=== Extract to read ===
Tuesday, September 18, 2012
Don't panic if the IRS sends you a letter
Tuesday, September 11, 2012
IRS eases reporting requirement for small businesses
Monday, February 27, 2012
Be diligent about saving your tax records
You're probably getting ready to sort out last year's financial records and prepare for this year's recordkeeping. But what should you keep and what can you throw away? Here are some suggestions.
* Keep records that directly support income or expense items on your tax return. For income, this includes W-2s, 1099s, and Form K-1s. Also keep records of any other income you might have received from other sources. It's also a good idea to save your bank statements and investment statements from brokers.
For expense items, keep documentation that supports any itemized deductions you claim. This includes acknowledgments from charitable organizations and backup for taxes paid, mortgage interest, medical deductions, work expenses, and miscellaneous deductions. Even if you don't itemize, keep records of expenses for child care, medical insurance if you're self-employed, and any other expenses that appear on your return.
The IRS can audit you routinely for three years after you file your return. But in cases where income is underreported, they can audit for up to six years. To be safe, keep your tax records for seven years.
Keep certain other records even longer. These include records relating to your house purchase and any improvements you make. Also keep records of investment purchases, dividends reinvested, and any major gifts you make or receive. And finally, keep copies of all your tax returns and W-2s in case you ever need to prove your earnings for social security purposes.
Please call our office if you have questions about specific items.
Thursday, February 23, 2012
Use adjusted tax numbers for 2012 planning
The IRS is required by law to adjust certain tax numbers each year. Here are some of the adjusted numbers you'll need for your 2012 tax planning.
STANDARD MILEAGE RATE for business driving remains at 55.5¢ a mile. Rate for medical and moving mileage decreases to 23¢ a mile. Rate for charitable driving remains at 14¢ a mile.
SECTION 179 maximum deduction decreases to $139,000, with a phase-out threshold of $560,000.
TRANSPORTATION FRINGE BENEFIT limit decreases to $125 for vehicle/transit passes and increases to $240 for qualified parking.
SOCIAL SECURITY taxable wage limit increases to $110,100. Retirees under full retirement age can earn up to $14,640 without losing benefits.
KIDDIE TAX threshold remains at $1,900 and applies up to age 19 (up to age 24 for full-time students).
=== Supplied information ===
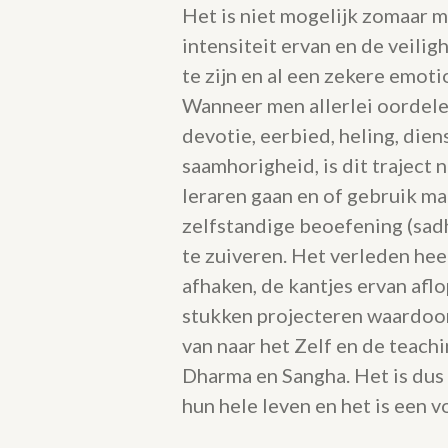
Het is niet mogelijk zomaar m
intensiteit ervan en de veilig
te zijn en al een zekere emoti
Wanneer men allerlei oordele
devotie, eerbied, heling, dien
saamhorigheid, is dit traject
leraren gaan en of gebruik m
zelfstandige beoefening (sad
te zuiveren. Het verleden he
afhaken, de kantjes ervan af
stukken projecteren waardoor
van naar het Zelf en de teach
Dharma en Sangha. Het is dus
hun hele leven en het is een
===
Study questions
1) In the tax posts, how long are readers advised to keep their tax records to be safe?
2) List each category of adjusted tax numbers given in the tax posts for 2012 planning.
3) Continue the tax posts from the point where they end.

Written responses
1) Seven years.

2) Standard mileage rate, Section 179 maximum deduction, transportation fringe benefit limit, Social Security taxable wage limit, kiddie tax threshold

3)
NANNY TAX threshold increases to $1,800.
HSA CONTRIBUTION limit increases to $3,100 for individuals and to $6,250 for families. An additional $1,000 may be contributed by those 55 or older.
401(k) maximum salary deferral increases to $17,000 ($22,500 for 50 and older).
SIMPLE maximum salary deferral remains at $11,500 ($14,000 for 50 and older).
IRA contribution limit remains at $5,000 ($6,000 for 50 and older).
ESTATE TAX top rate remains at 35%, and the exemption amount increases to $5,120,000.
ANNUAL GIFT TAX EXCLUSION remains at $13,000.
ADOPTION TAX CREDIT decreases to $12,650 for adoption of an eligible child.
ALTERNATIVE MINIMUM TAX (AMT) exemption decreases to $33,750 for singles and to $45,000 for married couples.
Saturday, February 18, 2012
FAFSA & IRS Data Retrieval Tool
Financial aid season has begun, and this year parents and students looking for federal grants and loans have an electronic tool to help them fill out the form.
The IRS Data Retrieval Tool allows students and parents to access the IRS tax return information needed to complete the Free Application for Federal Student Aid (FAFSA). Students and parents may transfer the data directly into their FAFSA.
If you are eligible to use the IRS Data Retrieval Tool, we highly recommend using the tool for several reasons:
- It’s the easiest way to provide your tax data.
- It’s the best way of ensuring that your FAFSA has accurate tax information.
- You won’t need to provide a copy of your or your parents’ tax returns to your college.
If you do not use the IRS Data Retrieval Tool to provide tax information and your college requests a copy of your tax return or your parents’ tax return, you may be required to obtain an official tax transcript from the IRS.
The first step to using the new tool is to file your taxes and soon. If you file your taxes electronically, give it two weeks before you fill out the FAFSA, There is a tiny delay to be able to use it. If you don't e-file, it will take even longer before you can use the retrieval tool to fill out your FAFSA, she says.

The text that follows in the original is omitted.